Heeft dit mysterieuze Britse databedrijf Donald Trump écht president gemaakt?
Er doet al weken een spannend verhaal de ronde: Donald Trump zou zijn zege te danken hebben aan de kunsten van een Brits databedrijf. Met zeer inventieve en schokkende politieke marketing zou Cambridge Analytica de keuze van miljoenen Amerikanen beïnvloed hebben. Wat klopt er van dit verhaal?
Soms is een verhaal té mooi om te checken.
Op 3 december 2016 verscheen er een artikel in het Zwitserse tijdschrift Das Magazin. ‘Ik heb alleen maar laten zien dat er een bom was,’ luidde de ietwat cryptische titel van het lange stuk. Het artikel zelf was minder omfloerst.
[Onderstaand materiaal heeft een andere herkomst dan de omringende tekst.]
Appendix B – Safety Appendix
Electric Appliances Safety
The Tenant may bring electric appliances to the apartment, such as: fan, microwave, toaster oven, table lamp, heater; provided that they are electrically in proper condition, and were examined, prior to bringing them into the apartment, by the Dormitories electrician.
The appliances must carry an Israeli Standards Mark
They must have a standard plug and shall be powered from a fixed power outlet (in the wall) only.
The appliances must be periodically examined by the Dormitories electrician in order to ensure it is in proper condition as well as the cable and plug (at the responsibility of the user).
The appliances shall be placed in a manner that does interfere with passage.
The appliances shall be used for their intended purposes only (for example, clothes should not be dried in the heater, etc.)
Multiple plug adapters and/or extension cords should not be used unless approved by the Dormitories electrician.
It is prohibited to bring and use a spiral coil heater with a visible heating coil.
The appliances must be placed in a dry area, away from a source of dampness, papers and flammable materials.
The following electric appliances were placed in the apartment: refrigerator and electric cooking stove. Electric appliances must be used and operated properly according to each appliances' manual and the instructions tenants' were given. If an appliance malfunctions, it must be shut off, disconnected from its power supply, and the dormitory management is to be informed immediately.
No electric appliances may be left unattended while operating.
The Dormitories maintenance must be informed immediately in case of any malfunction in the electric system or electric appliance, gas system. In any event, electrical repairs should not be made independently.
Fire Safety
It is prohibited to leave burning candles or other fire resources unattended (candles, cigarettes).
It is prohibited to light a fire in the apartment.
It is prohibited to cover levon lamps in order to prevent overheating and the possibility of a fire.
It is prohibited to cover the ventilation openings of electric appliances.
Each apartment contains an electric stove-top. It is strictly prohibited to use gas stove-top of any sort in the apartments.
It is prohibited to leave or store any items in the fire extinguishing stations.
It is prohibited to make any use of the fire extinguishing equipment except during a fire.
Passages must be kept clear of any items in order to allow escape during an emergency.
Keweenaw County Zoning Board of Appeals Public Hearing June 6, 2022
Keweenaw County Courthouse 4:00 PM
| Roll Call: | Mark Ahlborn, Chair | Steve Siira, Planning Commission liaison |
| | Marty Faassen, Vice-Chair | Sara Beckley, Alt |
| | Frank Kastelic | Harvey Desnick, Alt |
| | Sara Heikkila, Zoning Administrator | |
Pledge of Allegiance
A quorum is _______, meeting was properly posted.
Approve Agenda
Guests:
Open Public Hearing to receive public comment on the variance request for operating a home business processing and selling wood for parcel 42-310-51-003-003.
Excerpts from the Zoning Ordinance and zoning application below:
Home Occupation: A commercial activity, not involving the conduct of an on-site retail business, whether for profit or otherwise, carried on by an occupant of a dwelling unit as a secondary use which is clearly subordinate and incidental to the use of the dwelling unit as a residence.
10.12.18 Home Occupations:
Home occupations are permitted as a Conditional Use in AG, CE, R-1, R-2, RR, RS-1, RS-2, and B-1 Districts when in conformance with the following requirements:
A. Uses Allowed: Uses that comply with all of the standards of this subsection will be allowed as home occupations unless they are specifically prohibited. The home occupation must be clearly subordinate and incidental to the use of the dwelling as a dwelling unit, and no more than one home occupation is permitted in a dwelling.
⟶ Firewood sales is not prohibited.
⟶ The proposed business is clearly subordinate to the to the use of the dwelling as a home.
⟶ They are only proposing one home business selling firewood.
Hier werd een onthutsende verklaring gegeven voor de verkiezingswinst van Donald Trump.
In eerste instantie veroorzaakte het verhaal vooral rumoer in de Duitstalige wereld. Dat veranderde toen Antidotezine.com het stuk in het Engels vertaalde.
Toen ging het hard, merkte ik aan mijn inbox:
- ‘Heb je dit verhaal gelezen? WTF?’
- ‘Wat denk jij hiervan? Gebeurt dit ook in Nederland?’
Ook op De Correspondent verwezen verschillende mensen ernaar:
- ‘Wil je hier wat over schrijven? Shocking vind ik het.’
- ‘Helaas heeft zojuist het volgende artikel mij de moed weer in de schoenen doen zakken.’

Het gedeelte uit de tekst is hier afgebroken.